Though Vice-Dean and Associate Professor Joel Lee has reassured the public that merit would still be the grounds on which students would be chosen, the review of admissions raised a few eyebrows as some feared the law school might still lose sight of Singapore’s long upheld principle, meritocracy. Others have welcomed the review, agreeing with the school that there should be a wider range of students admitted. It is submitted that the school’s goal of admitting more diverse students is commendable but should not stray to the point where social engineering is brought into the picture. The root of the “problem” of a lack of diversity may also lie elsewhere.

Are we really not diverse enough?

The assumption that law school students in NUS do not come from diverse enough backgrounds is hard to test. As The Sunday Times has shown, the fact that students come from the same junior colleges may not necessarily mean they are “cut from [the] same cloth”. Indeed, the assumption places too much importance on the impact one’s school and socio-economic background can have.

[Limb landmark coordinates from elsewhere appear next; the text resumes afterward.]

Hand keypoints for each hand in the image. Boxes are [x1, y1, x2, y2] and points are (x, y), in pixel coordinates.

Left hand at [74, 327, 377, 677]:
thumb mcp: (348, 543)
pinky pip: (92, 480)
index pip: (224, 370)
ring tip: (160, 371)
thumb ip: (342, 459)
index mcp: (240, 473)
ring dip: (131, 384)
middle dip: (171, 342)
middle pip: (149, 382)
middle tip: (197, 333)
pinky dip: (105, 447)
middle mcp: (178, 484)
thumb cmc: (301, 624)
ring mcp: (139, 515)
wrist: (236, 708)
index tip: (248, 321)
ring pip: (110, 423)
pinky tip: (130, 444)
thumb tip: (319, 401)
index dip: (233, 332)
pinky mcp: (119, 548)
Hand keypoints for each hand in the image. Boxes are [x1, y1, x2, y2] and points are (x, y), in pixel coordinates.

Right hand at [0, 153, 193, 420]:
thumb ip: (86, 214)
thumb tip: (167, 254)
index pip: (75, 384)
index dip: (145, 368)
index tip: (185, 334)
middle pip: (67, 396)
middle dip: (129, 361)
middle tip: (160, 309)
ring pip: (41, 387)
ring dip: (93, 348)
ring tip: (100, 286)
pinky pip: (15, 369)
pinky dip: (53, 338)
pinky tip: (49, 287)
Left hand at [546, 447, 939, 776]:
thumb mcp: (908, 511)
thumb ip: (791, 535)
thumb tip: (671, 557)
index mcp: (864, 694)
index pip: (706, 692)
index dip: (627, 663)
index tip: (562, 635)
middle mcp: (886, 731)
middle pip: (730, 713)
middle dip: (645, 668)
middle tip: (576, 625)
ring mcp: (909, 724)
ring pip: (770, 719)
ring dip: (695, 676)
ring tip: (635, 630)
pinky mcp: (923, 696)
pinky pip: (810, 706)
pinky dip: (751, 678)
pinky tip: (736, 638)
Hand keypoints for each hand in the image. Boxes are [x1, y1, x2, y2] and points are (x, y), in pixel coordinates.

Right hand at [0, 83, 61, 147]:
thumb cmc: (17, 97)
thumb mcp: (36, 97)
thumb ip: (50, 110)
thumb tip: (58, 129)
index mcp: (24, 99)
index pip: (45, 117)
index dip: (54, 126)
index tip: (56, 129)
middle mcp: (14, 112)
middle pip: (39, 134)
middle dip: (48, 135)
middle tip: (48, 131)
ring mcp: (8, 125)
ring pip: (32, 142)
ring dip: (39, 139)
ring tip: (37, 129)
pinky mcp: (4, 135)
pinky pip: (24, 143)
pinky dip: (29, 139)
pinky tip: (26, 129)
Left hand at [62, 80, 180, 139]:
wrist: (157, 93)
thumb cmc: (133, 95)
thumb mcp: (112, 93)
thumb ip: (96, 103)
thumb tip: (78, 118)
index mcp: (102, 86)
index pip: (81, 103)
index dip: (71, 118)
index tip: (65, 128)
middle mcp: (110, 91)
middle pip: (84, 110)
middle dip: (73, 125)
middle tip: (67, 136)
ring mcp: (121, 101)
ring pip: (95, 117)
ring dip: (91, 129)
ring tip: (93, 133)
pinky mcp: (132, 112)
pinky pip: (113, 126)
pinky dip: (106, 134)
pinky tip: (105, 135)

Can a school really define one? To go with it would be to play into and reinforce the stereotypes that Singapore faces and tries to eradicate.

Meritocracy vis-à-vis diversity

The desire to let more students read law is to be commended but the school should be wary of engaging in some form of social engineering and ignoring meritocracy in the process. Admitting, for example, a student living in a HDB flat instead of one who resides in a District 10 area, may be demeaning to both of them. The student from a poorer background may not want to be judged purely on the basis of his upbringing, whereas the other student will be robbed of a chance to read something he rightfully deserved.

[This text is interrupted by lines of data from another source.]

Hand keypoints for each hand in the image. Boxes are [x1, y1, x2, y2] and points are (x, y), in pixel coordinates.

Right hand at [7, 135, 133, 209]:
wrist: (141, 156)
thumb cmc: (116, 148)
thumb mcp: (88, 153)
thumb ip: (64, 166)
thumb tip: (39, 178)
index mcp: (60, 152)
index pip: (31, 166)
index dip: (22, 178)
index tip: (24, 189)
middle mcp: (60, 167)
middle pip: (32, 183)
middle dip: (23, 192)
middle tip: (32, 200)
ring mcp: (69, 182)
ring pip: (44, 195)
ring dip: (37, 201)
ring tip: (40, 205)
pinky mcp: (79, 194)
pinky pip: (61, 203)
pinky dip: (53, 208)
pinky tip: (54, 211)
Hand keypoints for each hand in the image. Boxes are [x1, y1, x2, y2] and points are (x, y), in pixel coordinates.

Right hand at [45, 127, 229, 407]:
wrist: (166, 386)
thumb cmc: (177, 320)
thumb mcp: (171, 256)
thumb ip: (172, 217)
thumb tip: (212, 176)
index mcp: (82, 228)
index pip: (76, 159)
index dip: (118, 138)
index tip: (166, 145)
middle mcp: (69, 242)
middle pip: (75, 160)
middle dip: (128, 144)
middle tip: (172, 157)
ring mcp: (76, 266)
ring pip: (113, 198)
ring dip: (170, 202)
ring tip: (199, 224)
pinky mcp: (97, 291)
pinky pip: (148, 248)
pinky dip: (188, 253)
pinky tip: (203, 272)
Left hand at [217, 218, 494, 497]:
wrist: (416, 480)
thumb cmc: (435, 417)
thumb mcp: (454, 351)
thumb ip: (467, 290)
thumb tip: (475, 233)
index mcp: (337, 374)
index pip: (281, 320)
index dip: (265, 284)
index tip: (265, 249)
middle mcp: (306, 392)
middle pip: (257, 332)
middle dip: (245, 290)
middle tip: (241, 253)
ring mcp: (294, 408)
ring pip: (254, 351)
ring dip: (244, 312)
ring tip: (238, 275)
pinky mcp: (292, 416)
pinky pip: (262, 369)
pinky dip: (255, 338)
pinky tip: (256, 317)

Assuming that more diversity is really required and that one’s school and background indeed affects one’s development, perhaps it may be more apt to tackle the root of the problem rather than tweak the law school’s admission procedure. Meritocracy and the need for diverse backgrounds could be balanced better if the local education system could take the two factors into account in primary and secondary schools. By looking out and providing for students of lesser backgrounds at an earlier stage, this may well ensure that their grades are on form and allow them to enter top schools in the future. Universities will then be able to admit students of diverse backgrounds without neglecting the other important academic criteria.  The law school admissions should not be used as a means to push forward social mobility in lieu of deserving students who would make potentially good lawyers.

However, one concedes that something of a national scale may take more time and effort to implement and produce results. The school should take its own measures but as mentioned above, not to the extent that it errs on promoting too much social mobility. A discretionary scheme in law school has already been established to allow students with “exceptional achievements beyond their academic results” enter, but with a limit of “up to 10 per cent of places”. It is suggested that this can be expanded on to increase the number of “discretionary” students, while considering at the same time that these students have potential to excel in their studies and as a future lawyer. Besides the grade criteria, the school also currently carries out entrance examinations and interviews to judge if students should be admitted. Perhaps this should be another means of ensuring diversity instead of solely referring to one’s socio-economic and academic background.

This author believes that current law school students are not so much “cut from [the] same cloth” but form a patchwork of designs when put together. However, if the school’s plans to increase diversity are to be carried out with the consideration that it will balance this with the need for meritocracy, it should by all means be encouraged.